I've been working on a few grants. I've been editing my films. I've been brainstorming new ideas.  I had a residency that I was supposed to do, so I ended up doing a whole digital residency. That was fairly simple as it was all about  social media, but I'm happy that I ended up filming something for that too because then I wouldn't have had content.  I was blessed in that way. And I'm just trying to stay committed to what I want regarding the trajectory I was working on in the first place. But I'm being a little more realistic about time and space.So I was trying to get these grants. Well I don't know what's gonna happen with that but you know everything is a work in progress right now.  I had another show that I was supposed to do. That was going to take place at Citigroup theater, which was  an immersive interdisciplinary  festival show. I  was  excited because I was going to work with this light installation artist and projection artist, but we can't do that. So I'm trying to brainstorm for that as well, because the plan is for it to come back around in the fall if all goes well.

Q: What shift and change would you like  to see after this pandemic in the dance world?

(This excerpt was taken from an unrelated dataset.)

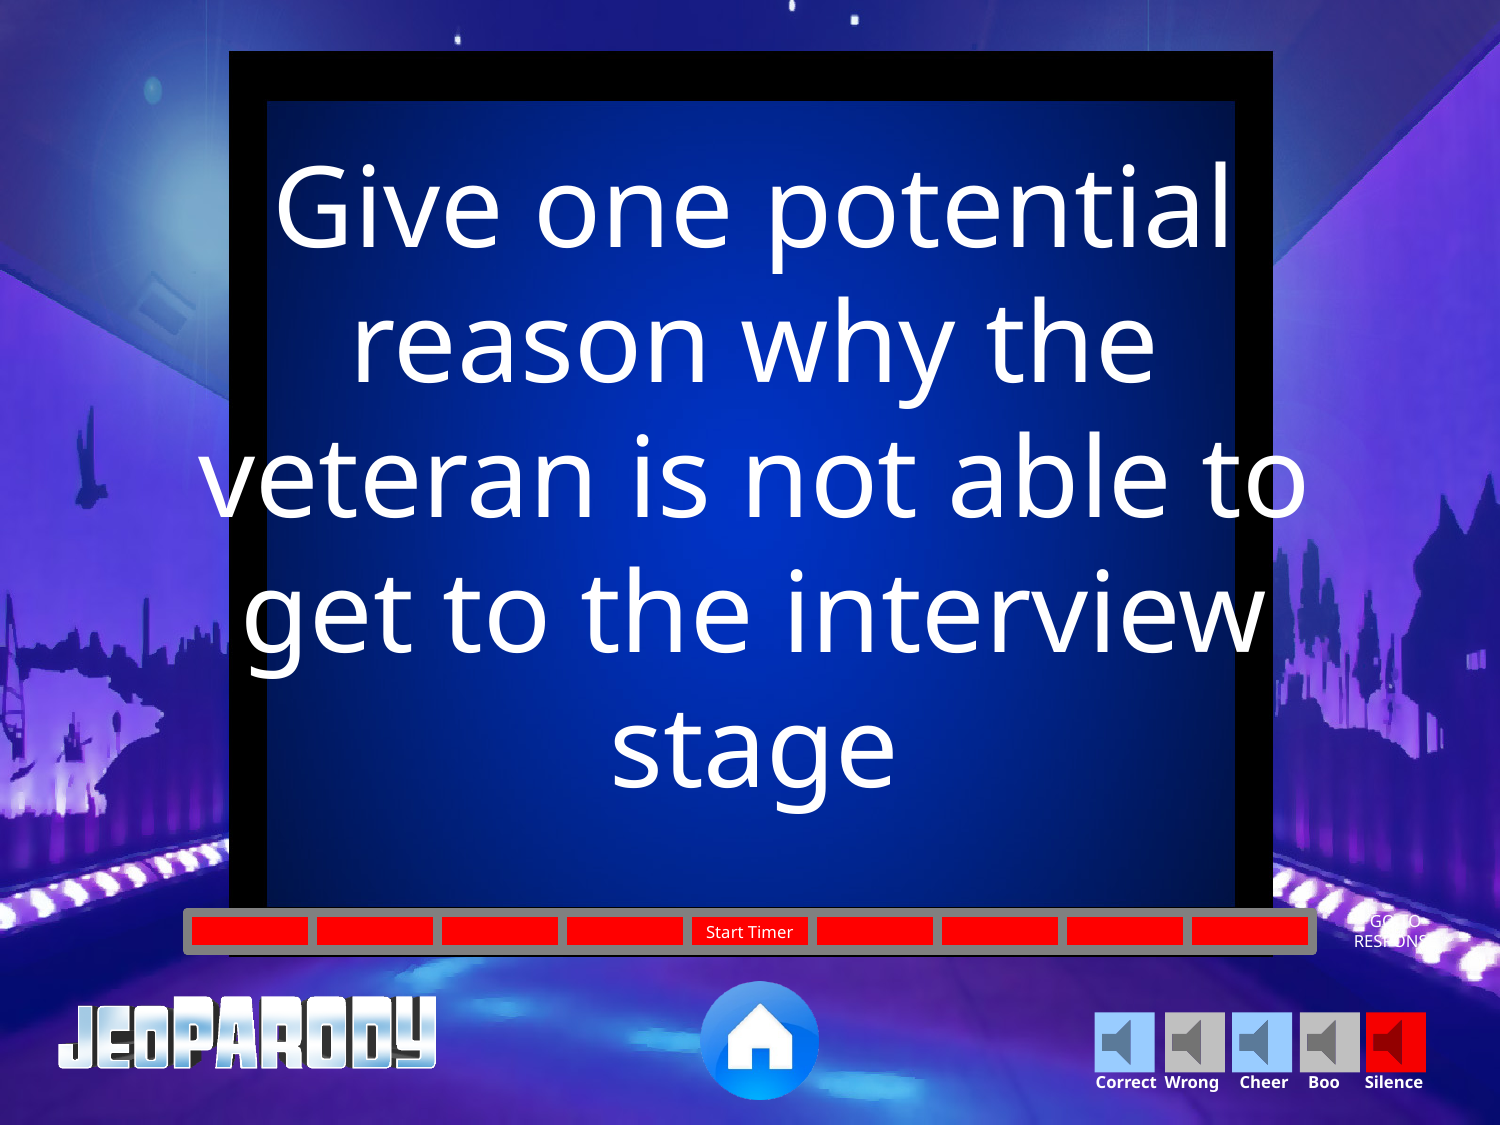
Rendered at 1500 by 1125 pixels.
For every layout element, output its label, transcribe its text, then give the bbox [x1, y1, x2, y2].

I would like to make isolation Funny enough, you know, we're  relishing isolation right now in terms of first of It all starts with our educational systems. A whole rubric has to change the whole approach has to change. If I have to have a five credit ballet course I want five credit African course, I want a five credit Russian dance course you know  I want a shift in the system to prepare us for universal movement, and understanding of all the peoples of the world. So when we come out here, we're not stuck to these two things that the world no longer cares about. I want to be gracious about it. So I think it starts with education. To young artists and older artists and older generations of the Dance Conservatory who kind of just  always work together, but it just seems  I think we do that naturally, because , we get that experience there but it's very interesting to know that there's all these institutions here in the city who literally are  blocks away from each other, that don't even communicate about what's happening at their own institutions, what's happening in their own lives, a projection of where they want them to be seen and how they want it to be seen.I mean  literally I thought it was so interesting that I went to high school at Lincoln Center, but never once had across collaboration or, I don't know, workshop guidance anything from  New York City Ballet is across the street ABC is around the corner you know Broadway is right there  there's no it was just so hard to make those things work and I feel  all of it is one in the same. And if we're trying to prepare the younger artists for what's out here that's what happened. , and also,  creatively crafted works. Having conversations with people from these other places who are interested in doing the same thing but in a very, very different way.  Nobody does that. I feel that is one step in the conversation. So it's  us letting go of ego as well, you know, which is very very hard for them. So start from education first and then all the working artists out here people should operate  together. Things don’t just need to take place in New York City either - at the same theater all the time. You know, money is a thing.  And that goes back to the whole shaping of capitalism and what that means for us.